RUN pip install -r requirements.txt
CMD ["python", "inference.py"]
This image includes:
- PyTorch 2.6
- CUDA 11.8
- cuDNN 9
These versions must match the capabilities of your target GPU. For example, if you’re deploying on an NVIDIA A100 or H100, CUDA 11.8+ is required.
You can build and test the image locally with:
docker build -t my-pytorch-app .
docker run --gpus all my-pytorch-app
If your model works locally in Docker, deploying to Northflank is straightforward. It abstracts all the GPU provisioning, networking, and monitoring.
First, push your code to GitHub. Then:
- Log into your Northflank account.
- Create a new service.
- Connect your GitHub repo.
- Select the Dockerfile path.
- Enable GPU and pick your target GPU (e.g. H100, A100).
- Set environment variables and any required secrets (like Hugging Face tokens).
- Configure autoscaling (min/max instances, memory, CPU).
- Deploy.
Once deployed, you get:
- Live logs and metrics
- GPU and memory usage graphs
- Rollbacks on failed deploys
- Volume mounting (e.g. to cache model files)
Need to serve models behind an API? Wrap your PyTorch inference in FastAPI or Flask, and Northflank can expose it over HTTPS instantly.

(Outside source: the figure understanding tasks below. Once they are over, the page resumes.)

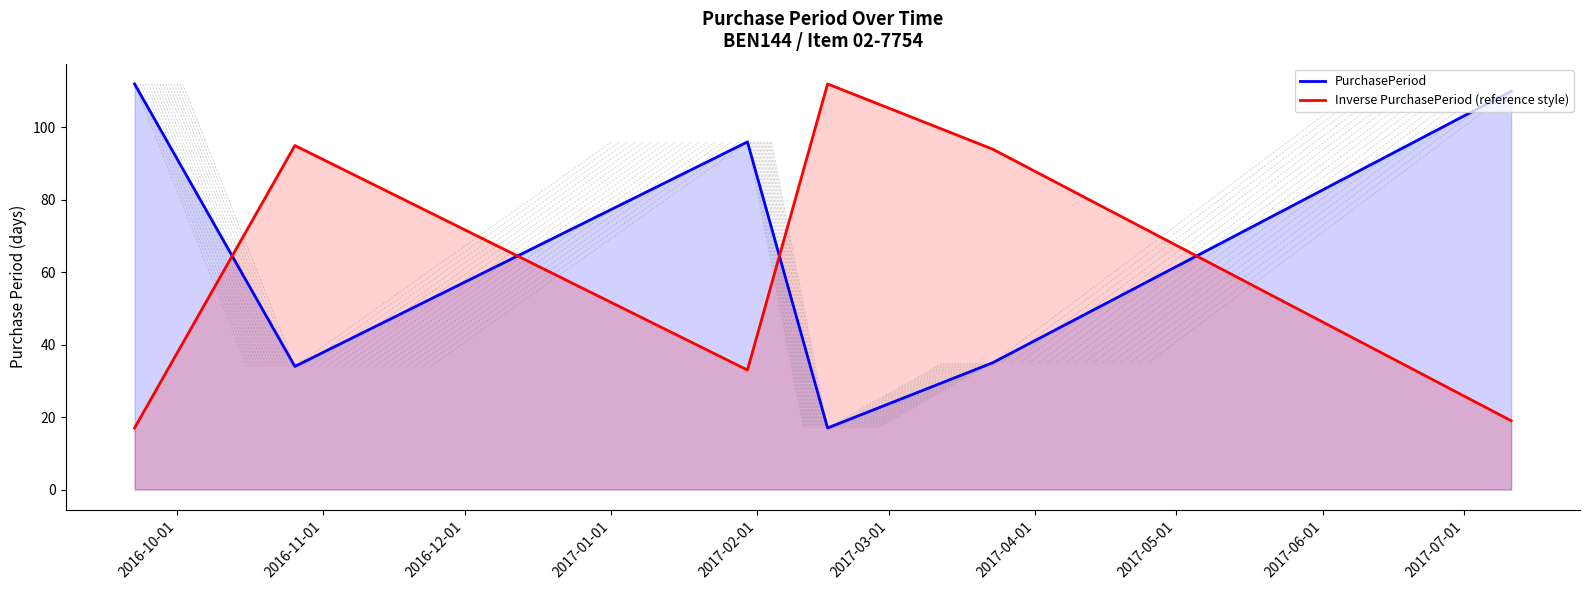

List the series in order of their overall mean, lowest first.

Inverse PurchasePeriod (reference style), PurchasePeriod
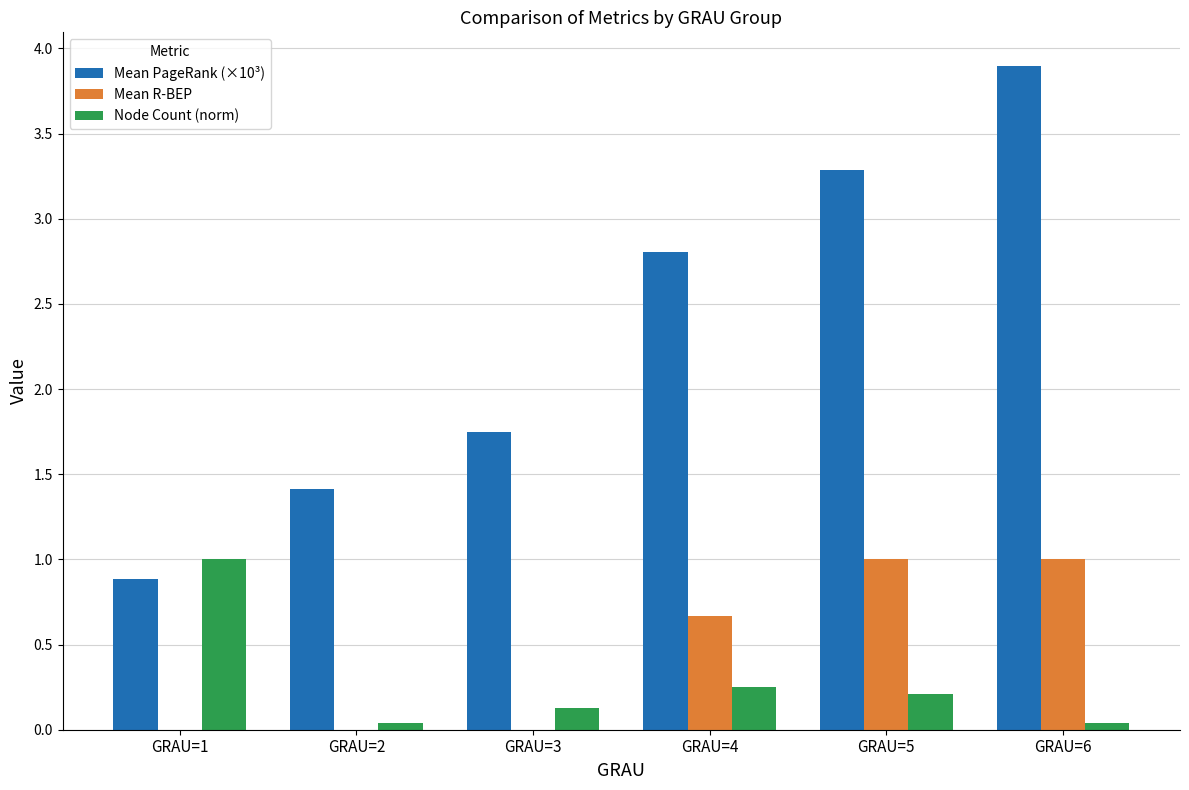

Which category has the highest value across all series?

GRAU=6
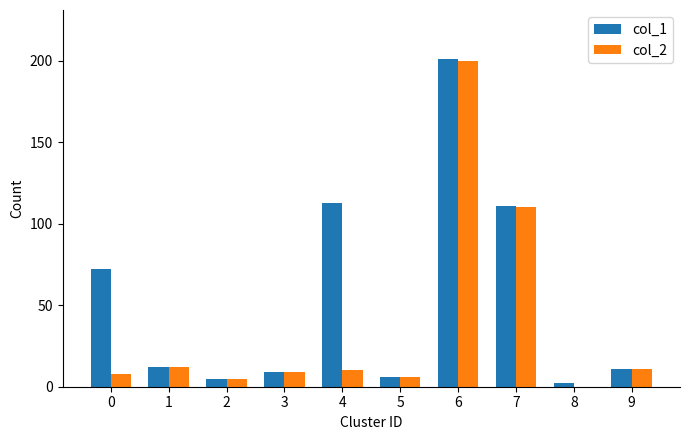

Which category has the highest value across all series?

6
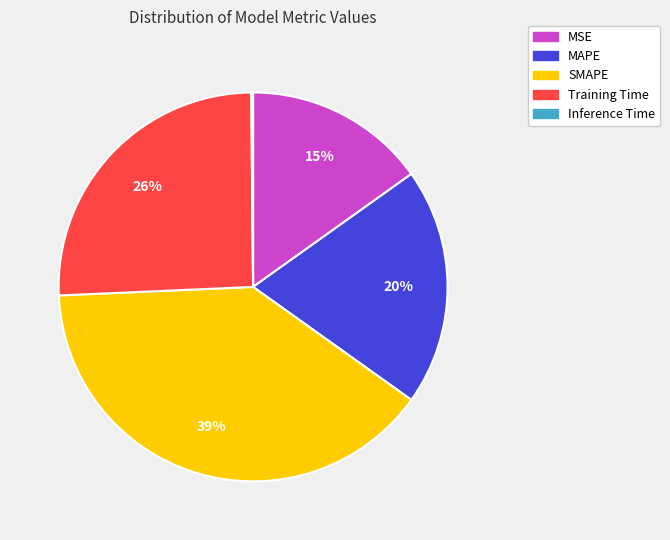

To the nearest percent, what is the difference between the largest and smallest slice percentages?

39%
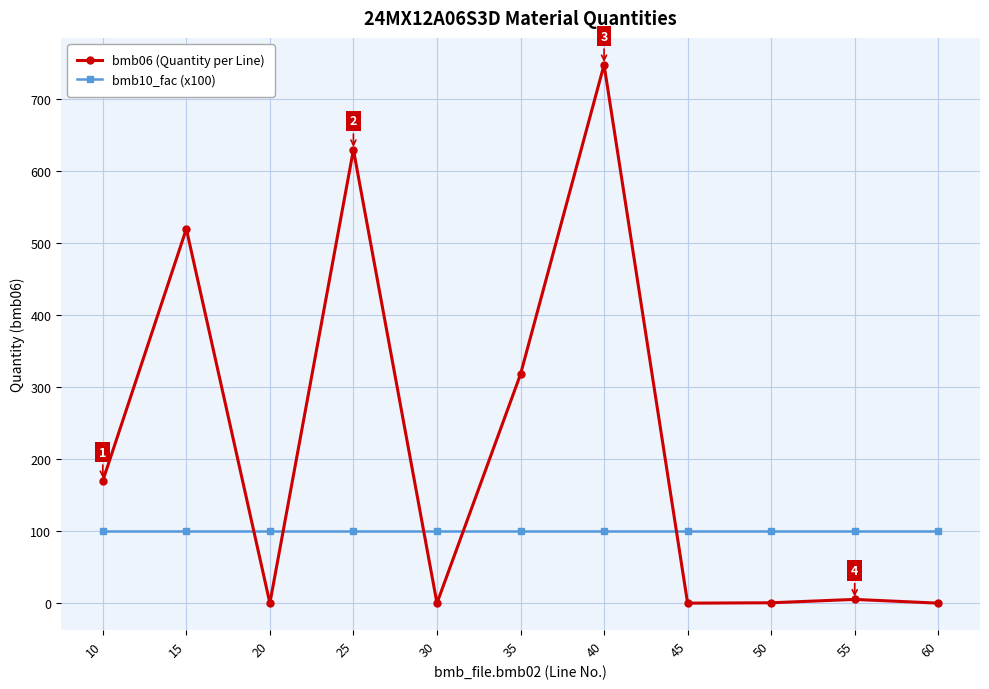

Is this an area chart (filled region under the line)?

No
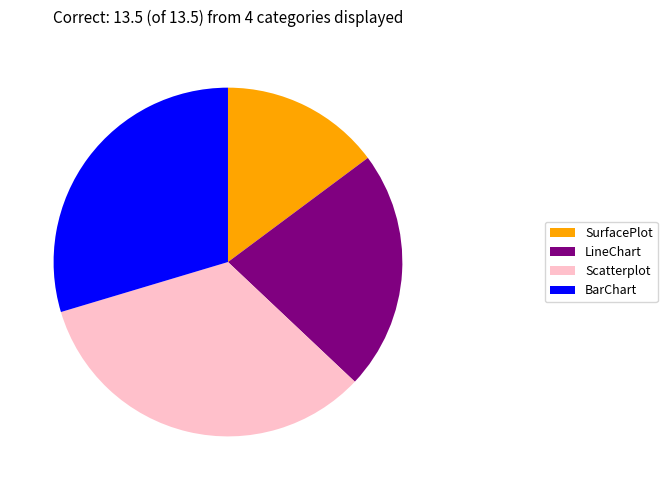

What is the ratio of the value at BarChart to the value at SurfacePlot?

2.0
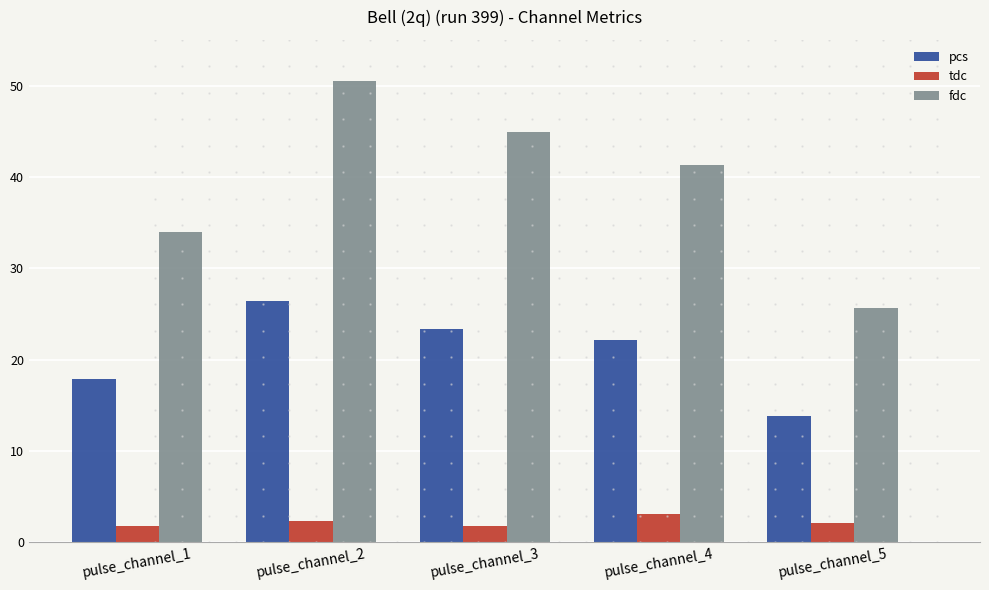

What is the highest value of the pcs series?

26.4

PyTorch not seeing your GPU? First, run this inside your environment:
import torch
print(torch.cuda.is_available())
print(torch.version.cuda)
If cuda.is_available()
is False, it’s likely an issue with how you installed PyTorch, wrong CUDA version, missing GPU drivers, or a CPU-only wheel.
If your container deploys but silently uses CPU:
- Your base image may be CPU-only.
- You may not have enabled GPU on Northflank.
- You forgot to run
.to(device)
in your model code.
If your model crashes during inference with memory errors:
- Increase memory or ephemeral storage on Northflank.
- Mount persistent volumes for models and temp data.
- Split large batches into smaller chunks.
If you're not sure what's going wrong, start small. Run a minimal model, test GPU access explicitly, and incrementally build up.
A lot of people think “how to install PyTorch” ends at pip install
. but if you’re running on GPUs or deploying to production, it’s only the beginning. You need to:
- Match CUDA versions across drivers, wheels, and containers
- Use the right base images
- Validate GPU access
- Prepare for production (persistent storage, scaling, secrets)
Northflank removes a huge amount of overhead. No YAML, no provisioning scripts, no K8s ops. You bring the model, Northflank handles the infra.